Tenho que contar essa história, mas não posso citar os nomes.
No final da década de 90, quando o google não existia e o yahoo era a grande revolução, as pessoas acessavam a Internet com modems que ocupavam a linha telefônica, e aí não dava para telefonar pra ninguém. Além de pagar a ligação telefônica, tinha que pagar um valor para o “provedor”, e os valores eram bem altos, coisa de 50 reais por mês, em valores de 1998. Tipo uns 120 reais hoje (pelo IPCA).

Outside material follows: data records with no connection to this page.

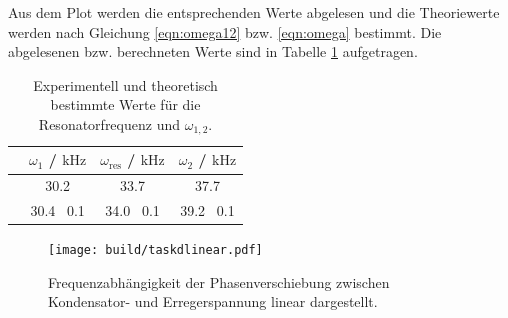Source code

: Aus dem Plot werden die entsprechenden Werte abgelesen und die Theoriewerte werden nach Gleichung \eqref{eqn:omega12} bzw. \eqref{eqn:omega} bestimmt.
Die abgelesenen bzw. berechneten Werte sind in Tabelle \ref{tab:senseless_table} aufgetragen.
\begin{table}
	\caption{Experimentell und theoretisch bestimmte Werte für die Resonatorfrequenz und $\omega_{1,2}$.}
	\centering
	\label{tab:senseless_table}
	\begin{tabular}{cccc}
		\toprule
		                   & $\omega_1$ / $\si{\kilo\hertz}$ & $\omega_{\mathrm{res}}$ / $\si{\kilo\hertz}$ & $\omega_2$ / $\si{\kilo\hertz}$ \\
		\midrule
		\text{Abgelesen}   & 30.2                            & 33.7                                         & 37.7                            \\
		\text{Theoriewert} & 30.4 \pm \, 0.1                 & 34.0 \pm \, 0.1                              & 39.2 \pm \, 0.1                 \\
		\bottomrule
	\end{tabular}
\end{table}
\begin{figure}
	\centering
	\texttt{[image: build/taskdlinear.pdf]}
	\caption{Frequenzabhängigkeit der Phasenverschiebung zwischen Kondensator- und Erregerspannung linear dargestellt.}
	\label{fig:phasenplotlinear}
\end{figure}
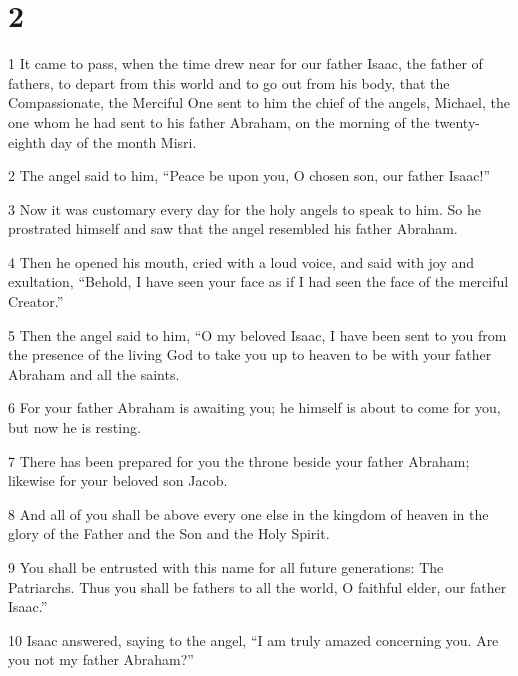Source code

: \chapter{2}

\par 1 It came to pass, when the time drew near for our father Isaac, the father of fathers, to depart from this world and to go out from his body, that the Compassionate, the Merciful One sent to him the chief of the angels, Michael, the one whom he had sent to his father Abraham, on the morning of the twenty-eighth day of the month Misri. 

\par 2 The angel said to him, “Peace be upon you, O chosen son, our father Isaac!” 

\par 3 Now it was customary every day for the holy angels to speak to him. So he prostrated himself and saw that the angel resembled his father Abraham. 

\par 4 Then he opened his mouth, cried with a loud voice, and said with joy and exultation, “Behold, I have seen your face as if I had seen the face of the merciful Creator.”

\par 5 Then the angel said to him, “O my beloved Isaac, I have been sent to you from the presence of the living God to take you up to heaven to be with your father Abraham and all the saints. 

\par 6 For your father Abraham is awaiting you; he himself is about to come for you, but now he is resting. 

\par 7 There has been prepared for you the throne beside your father Abraham; likewise for your beloved son Jacob. 

\par 8 And all of you shall be above every one else in the kingdom of heaven in the glory of the Father and the Son and the Holy Spirit. 

\par 9 You shall be entrusted with this name for all future generations: The Patriarchs. Thus you shall be fathers to all the world, O faithful elder, our father Isaac.”

\par 10 Isaac answered, saying to the angel, “I am truly amazed concerning you. Are you not my father Abraham?”

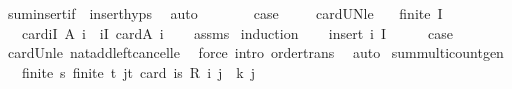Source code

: \begin{isabellebody}
\ sum{\isachardot}{\kern0pt}insert{\isacharunderscore}{\kern0pt}if\ \ insert{\isachardot}{\kern0pt}hyps\ \isamarkupfalse%
\ auto\isanewline
\ \ \ \ \isamarkupfalse%
\ \isamarkupfalse%
\ {\isacharquery}{\kern0pt}case\ \isacommand{{\isachardot}{\kern0pt}}\isamarkupfalse%
\isanewline
\ \ \isamarkupfalse%
\isanewline
{}\isamarkupfalse%
%
\endisatagproof
{\isafoldproof}%
%
\isadelimproof
\isanewline
%
\endisadelimproof
\isanewline
{}\isamarkupfalse%
\ card{\isacharunderscore}{\kern0pt}UN{\isacharunderscore}{\kern0pt}le{\isacharcolon}{\kern0pt}\isanewline
\ \ \ {\isachardoublequoteopen}finite\ I{\isachardoublequoteclose}\isanewline
\ \ \ {\isachardoublequoteopen}card{\isacharparenleft}{\kern0pt}{\isasymUnion}i{\isasymin}I{\isachardot}{\kern0pt}\ A\ i{\isacharparenright}{\kern0pt}\ {\isasymle}\ {\isacharparenleft}{\kern0pt}{\isasymSum}i{\isasymin}I{\isachardot}{\kern0pt}\ card{\isacharparenleft}{\kern0pt}A\ i{\isacharparenright}{\kern0pt}{\isacharparenright}{\kern0pt}{\isachardoublequoteclose}\isanewline
%
\isadelimproof
\ \ %
\endisadelimproof
%
\isatagproof
{}\isamarkupfalse%
\ assms\isanewline
{}\isamarkupfalse%
\ induction\isanewline
\ \ \isamarkupfalse%
\ {\isacharparenleft}{\kern0pt}insert\ i\ I{\isacharparenright}{\kern0pt}\isanewline
\ \ \isamarkupfalse%
\ \isamarkupfalse%
\ {\isacharquery}{\kern0pt}case\isanewline
\ \ \ \ \isamarkupfalse%
\ card{\isacharunderscore}{\kern0pt}Un{\isacharunderscore}{\kern0pt}le\ nat{\isacharunderscore}{\kern0pt}add{\isacharunderscore}{\kern0pt}left{\isacharunderscore}{\kern0pt}cancel{\isacharunderscore}{\kern0pt}le\ \isamarkupfalse%
\ {\isacharparenleft}{\kern0pt}force\ intro{\isacharcolon}{\kern0pt}\ order{\isacharunderscore}{\kern0pt}trans{\isacharparenright}{\kern0pt}\ \isanewline
{}\isamarkupfalse%
\ auto%
\endisatagproof
{\isafoldproof}%
%
\isadelimproof
\isanewline
%
\endisadelimproof
\isanewline
{}\isamarkupfalse%
\ sum{\isacharunderscore}{\kern0pt}multicount{\isacharunderscore}{\kern0pt}gen{\isacharcolon}{\kern0pt}\isanewline
\ \ \ {\isachardoublequoteopen}finite\ s{\isachardoublequoteclose}\ {\isachardoublequoteopen}finite\ t{\isachardoublequoteclose}\ {\isachardoublequoteopen}{\isasymforall}j{\isasymin}t{\isachardot}{\kern0pt}\ {\isacharparenleft}{\kern0pt}card\ {\isacharbraceleft}{\kern0pt}i{\isasymin}s{\isachardot}{\kern0pt}\ R\ i\ j{\isacharbraceright}{\kern0pt}\ {\isacharequal}{\kern0pt}\ k\ j{\isacharparenright}{\kern0pt}{\isachardoublequoteclose}\isanewline

\end{isabellebody}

Em 1999, um grande provedor americano chegou ao Brasil: era o AOL, sigla de “America On Line”. Seu modelo de negócios funcionou muito bem nos EUA durante os últimos 10 anos: navegador próprio, conteúdo próprio, e navegação por palavras-chave. Fazia todo o sentido, pois até então, o sucesso eram os grandes BBS's (que, simplificando, eram grandes fóruns de usuários).
Só que a tecnologia estava mais madura do que isso. A Internet como conhecemos estava se difundindo, o conteúdo próprio dos BBS's iria ficar pequeno perto do oceano de informações da Internet aberta, e, muito logo, os provedores gratuitos viriam a aparecer (e depois a banda larga), tornando os conteúdos próprios verdadeiras irrelevâncias digitais.

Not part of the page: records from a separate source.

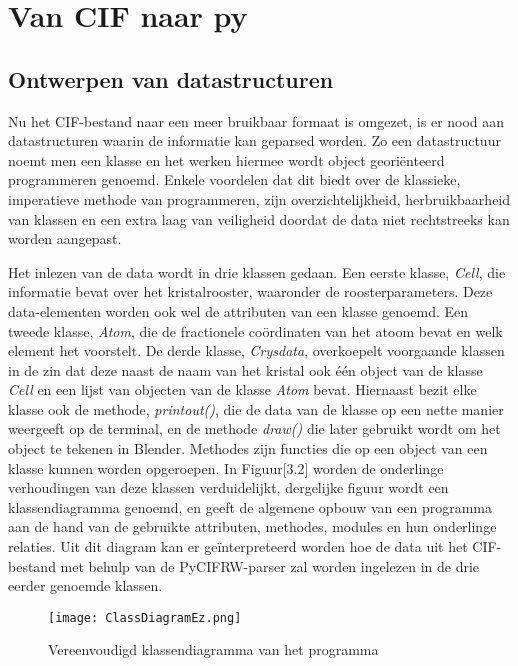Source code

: \section{Van CIF naar py}

\subsection{Ontwerpen van datastructuren}
Nu het CIF-bestand naar een meer bruikbaar formaat is omgezet, is er nood aan datastructuren waarin de informatie kan geparsed worden. Zo een datastructuur noemt men een klasse en het werken hiermee wordt object georiënteerd programmeren genoemd. Enkele voordelen dat dit biedt over de klassieke, imperatieve methode van programmeren, zijn overzichtelijkheid, herbruikbaarheid van klassen en een extra laag van veiligheid doordat de data niet rechtstreeks kan worden aangepast.
\par
Het inlezen van de data wordt in drie klassen gedaan. Een eerste klasse, \textit{Cell}, die informatie bevat over het kristalrooster, waaronder de roosterparameters. Deze data-elementen worden ook wel de attributen van een klasse genoemd. Een tweede klasse, \textit{Atom}, die de fractionele coördinaten van het atoom bevat en welk element het voorstelt. De derde klasse, \textit{Crysdata}, overkoepelt voorgaande klassen in de zin dat deze naast de naam van het kristal ook één object van de klasse \textit{Cell} en een lijst van objecten van de klasse \textit{Atom} bevat. Hiernaast bezit elke klasse ook de methode, \textit{printout()}, die de data van de klasse op een nette manier weergeeft op de terminal, en de methode \textit{draw()} die later gebruikt wordt om het object te tekenen in Blender. Methodes zijn functies die op een object van een klasse kunnen worden opgeroepen.  In Figuur[3.2] worden de onderlinge verhoudingen van deze klassen verduidelijkt, dergelijke figuur wordt een klassendiagramma genoemd, en geeft de algemene opbouw van een programma aan de hand van de gebruikte attributen, methodes, modules en hun onderlinge relaties. Uit dit diagram kan er geïnterpreteerd worden hoe de data uit het CIF-bestand met behulp van de PyCIFRW-parser zal worden ingelezen in de drie eerder genoemde klassen.

\begin{figure}[h]
\texttt{[image: ClassDiagramEz.png]}
\caption{Vereenvoudigd klassendiagramma van het programma}
\end{figure}

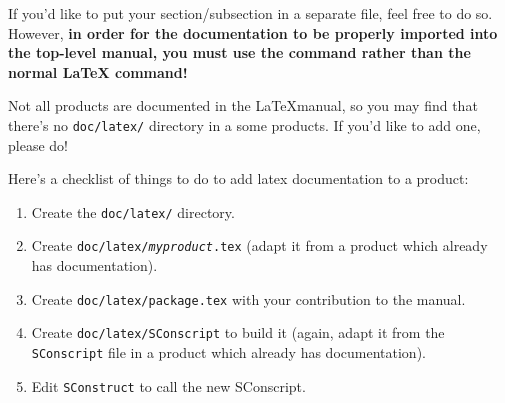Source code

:If you'd like to put your section/subsection in a separate \tttex
file, feel free to do so.  However, {\bfseries in order for the
  documentation to be properly imported into the top-level manual, you
  must use the \ttlsstinput command rather than the normal \LaTeX
  \ttinput command!}

Not all products are documented in the \LaTeX manual, so you may find
that there's no \texttt{doc/latex/} directory in a some products.  If
you'd like to add one, please do!

Here's a checklist of things to do to add latex documentation to a product:

\begin{enumerate}
  \item Create the \texttt{doc/latex/} directory.
  \item Create \texttt{doc/latex/{\itshape myproduct}.tex} (adapt it
    from a product which already has documentation).
  \item Create \texttt{doc/latex/package.tex} with your contribution to the manual.
  \item Create \texttt{doc/latex/SConscript} to build it (again, adapt
    it from the \texttt{SConscript} file in a product which already
    has documentation).
  \item Edit \texttt{SConstruct} to call the new SConscript.
\end{enumerate}

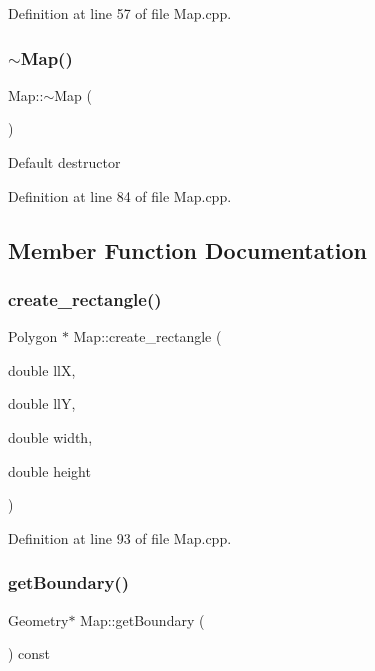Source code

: Definition at line 57 of file Map.\+cpp.

\mbox{\label{class_map_aa403fbe09394ccf39747588f5168e3b2}} 
\subsubsection{$\sim$Map()}
{\footnotesize\ttfamily Map\+::$\sim$\+Map (\begin{DoxyParamCaption}{ }\end{DoxyParamCaption})\hspace{0.3cm}{\ttfamily [virtual]}}

Default destructor 

Definition at line 84 of file Map.\+cpp.



\subsection{Member Function Documentation}
\mbox{\label{class_map_a222f5585368eeb768b63b612207b6965}} 
\subsubsection{create\_rectangle()}
{\footnotesize\ttfamily Polygon $\ast$ Map\+::create\+\_\+rectangle (\begin{DoxyParamCaption}\item[{double}]{llX,  }\item[{double}]{llY,  }\item[{double}]{width,  }\item[{double}]{height }\end{DoxyParamCaption})\hspace{0.3cm}{\ttfamily [private]}}



Definition at line 93 of file Map.\+cpp.

\mbox{\label{class_map_a74dd5445ed90bea2a9cc3240bc23f1bc}} 
\subsubsection{getBoundary()}
{\footnotesize\ttfamily Geometry$\ast$ Map\+::get\+Boundary (\begin{DoxyParamCaption}{ }\end{DoxyParamCaption}) const\hspace{0.3cm}{\ttfamily [inline]}}



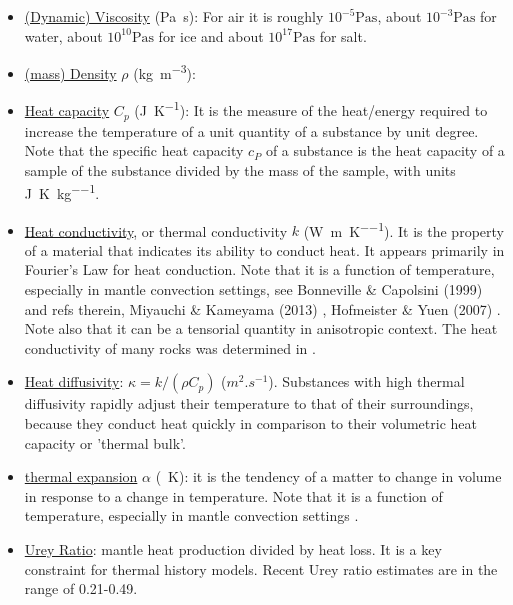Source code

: \begin{itemize}
\item \underline{(Dynamic) Viscosity} (\si{\pascal\second}): 
For air it is roughly $10^{-5}\si{\pascal\second}$, 
about $10^{-3}\si{\pascal\second}$ for water, 
about $10^{10}\si{\pascal\second}$ for ice and 
about $10^{17}\si{\pascal\second}$ for salt. 

\item \underline{(mass) Density} $\rho$ (\si{\kg\per\cubic\metre}):

\item \underline{Heat capacity} $C_p$ (\si{\joule\per\kelvin}): 
It is the measure of the heat/energy required to increase the 
temperature of a unit quantity of a substance by unit degree. Note that the specific 
heat capacity $c_P$ of a substance is the heat capacity of a sample of the substance 
divided by the mass of the sample, with units \si{\joule\per\kelvin\per\kg}.

\item \underline{Heat conductivity}, or thermal conductivity $k$ (\si{\watt\per\metre\per\kelvin}). 
It is the property of a material that indicates its ability to conduct heat. It appears primarily 
in Fourier's Law for heat conduction.
Note that it is a function of temperature, especially in mantle convection settings,
see Bonneville \& Capolsini (1999) \cite{boca99} and refs therein, 
Miyauchi \& Kameyama (2013) \cite{mika13}, Hofmeister \& Yuen (2007) \cite{hoyu07}. 
Note also that it can be a tensorial quantity in anisotropic context.
The heat conductivity of many rocks was determined in \cite{ando13}.

\item \underline{Heat diffusivity}: $\kappa=k/(\rho C_p)$ ($m^2.s^{-1}$). Substances with 
high thermal diffusivity rapidly adjust their temperature to that of their surroundings, because they 
conduct heat quickly in comparison to their volumetric heat capacity or 'thermal bulk'.

\item \underline{thermal expansion} $\alpha$ (\si{\per\kelvin}): 
it is the tendency of a matter to change in volume in response to a change in temperature. 
Note that it is a function of temperature, especially in mantle convection settings \cite{mika13}.

\item \underline{Urey Ratio}: mantle heat production divided by heat loss. It is a key constraint 
for thermal history models. Recent Urey ratio estimates are in the range of 0.21-0.49. \cite{lecm11}


\end{itemize}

A AOL tinha uma estratégia de marketing bastante agressiva: distribuir seu CD de acesso massivamente. Cada jornal ou revista que você comprasse tinha o bendito CD. No caixa do wal-mart, a moça te entregava também um CD. Na sua caixa de correio, frequentemente aparecia um CD deles. Era tipo spam, mas de alguma coisa física.
O tal CD continha um instalador que configurava seu discador para ligar pra AOL, modificava seu navegador, e fazia outras modificações indesejadas no seu computador. Era um tormento. Às vezes vinha um antivírus ou um dicionário eletrônico de brinde... fora isso, era uma inutilidade só. Ninguém mais queria esse CD.

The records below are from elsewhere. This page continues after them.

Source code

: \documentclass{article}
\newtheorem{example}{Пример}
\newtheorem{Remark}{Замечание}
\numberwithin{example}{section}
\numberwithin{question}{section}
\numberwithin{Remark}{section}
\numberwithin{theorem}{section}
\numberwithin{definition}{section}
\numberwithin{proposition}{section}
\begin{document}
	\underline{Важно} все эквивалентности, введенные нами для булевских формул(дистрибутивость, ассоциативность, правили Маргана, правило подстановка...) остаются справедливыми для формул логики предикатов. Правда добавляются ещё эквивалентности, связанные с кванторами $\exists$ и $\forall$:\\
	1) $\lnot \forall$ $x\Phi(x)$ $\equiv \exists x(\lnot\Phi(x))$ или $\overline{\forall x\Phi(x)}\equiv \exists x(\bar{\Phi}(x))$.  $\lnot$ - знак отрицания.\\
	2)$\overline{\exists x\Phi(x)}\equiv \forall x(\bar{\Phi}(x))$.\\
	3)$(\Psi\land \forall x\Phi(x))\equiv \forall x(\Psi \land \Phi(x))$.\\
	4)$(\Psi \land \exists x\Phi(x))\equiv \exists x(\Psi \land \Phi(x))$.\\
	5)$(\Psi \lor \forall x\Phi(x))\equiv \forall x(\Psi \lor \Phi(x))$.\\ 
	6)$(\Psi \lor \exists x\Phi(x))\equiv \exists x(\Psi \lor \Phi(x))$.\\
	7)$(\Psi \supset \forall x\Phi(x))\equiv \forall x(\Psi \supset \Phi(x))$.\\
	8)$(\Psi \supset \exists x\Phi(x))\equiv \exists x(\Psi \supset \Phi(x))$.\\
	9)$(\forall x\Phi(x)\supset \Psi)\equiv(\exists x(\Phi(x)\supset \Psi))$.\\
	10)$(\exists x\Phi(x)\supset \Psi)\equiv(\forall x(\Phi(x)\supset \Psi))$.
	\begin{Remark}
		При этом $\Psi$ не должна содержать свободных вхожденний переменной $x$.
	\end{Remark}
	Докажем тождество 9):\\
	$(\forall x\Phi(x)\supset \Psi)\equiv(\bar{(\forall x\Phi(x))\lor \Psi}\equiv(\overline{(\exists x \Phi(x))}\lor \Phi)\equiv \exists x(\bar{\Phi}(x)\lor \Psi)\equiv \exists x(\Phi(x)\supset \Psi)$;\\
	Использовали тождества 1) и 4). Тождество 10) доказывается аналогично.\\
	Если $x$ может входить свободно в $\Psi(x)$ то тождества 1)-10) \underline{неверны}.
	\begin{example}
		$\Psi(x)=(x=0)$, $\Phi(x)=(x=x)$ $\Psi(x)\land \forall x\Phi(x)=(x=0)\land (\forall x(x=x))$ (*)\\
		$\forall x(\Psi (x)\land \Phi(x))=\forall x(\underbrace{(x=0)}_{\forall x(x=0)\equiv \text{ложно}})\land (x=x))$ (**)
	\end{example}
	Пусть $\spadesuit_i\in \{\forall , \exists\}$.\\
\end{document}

Bom, essa é a história que todo mundo conhece.
O que ninguém sabe é que antes da chegada da aol por aqui, um eminente empresário brasileiro e seu pai registraram o domínio aol . com . br, e criaram um provedor de acesso discado chamado “américa”, com acento.
Nessa época, muita gente trazia computadores na bagagem das viagens ao exterior (eua), e esses computadores vinham com – ele mesmo – um CD da AOL americana. Essa estratégia também era usada lá.
O que ninguém iria querer fazer, era uma ligação internacional de modem (sujeita a não funcionar), para navegar num conteúdo desconhecido, e pagando taxas altíssimas.
Mas aí a propaganda do tal provedor brasileiro já estava feita. Se o provedor era o “américa”, teoricamente “américa online”, abreviado por “aol”, podia usar o aol . com . br. E a autoridade brasileira para domínios de internet não podia fazer nada. A regra é simples: é de quem chegar primeiro (salvo marcas notórias).
(Esse provedor aí também seguia a filosofia de BBS, e, por motivos de faturamento, desconectava todo mundo às 5h da manhã. Isso foi algo que eu nunca entendi...)
Bem, a AOL, quando chegou ao Brasil, tentou fazer acordos com o tal empresário, oferecendo quantias vultosas pelo domínio, mas sem acordo. Houve processo na justiça, e tal, e o que eu sei é que o provedor brasileiro acabou mudando de nome.
Independente disso, o empresário tinha uma empresa de informática, e desenvolvia sistemas para seus clientes; portanto, sua situação estava garantida.
Um desses negócios paralelos era um mecanismo de busca registrado como altavista . com .br, seguindo a mesma linha questionável do domínio acima citado. O Altavista americano era um grande mecanismo de buscas, comparável ao yahoo e ao google (naquela época).
Quando um amigo meu (dono de uma antiga livraria de Curitiba) soube disso, quis imediatamente tirar o site da livraria do cadastro do mecanismo de busca, porque não iria nunca concordar com aquilo lá (sic).
Alguns dias depois, veio esse dono do altavista comentar comigo que “um cidadão está querendo DESCADASTRAR o tal site do altavista, veja só que absurdo”. Ri muito por dentro.
Cara, to ficando velho.
A AOL encerrou suas operações no Brasil em 2006, a livraria fechou em 2007, e o dono do provedor foi morar na França.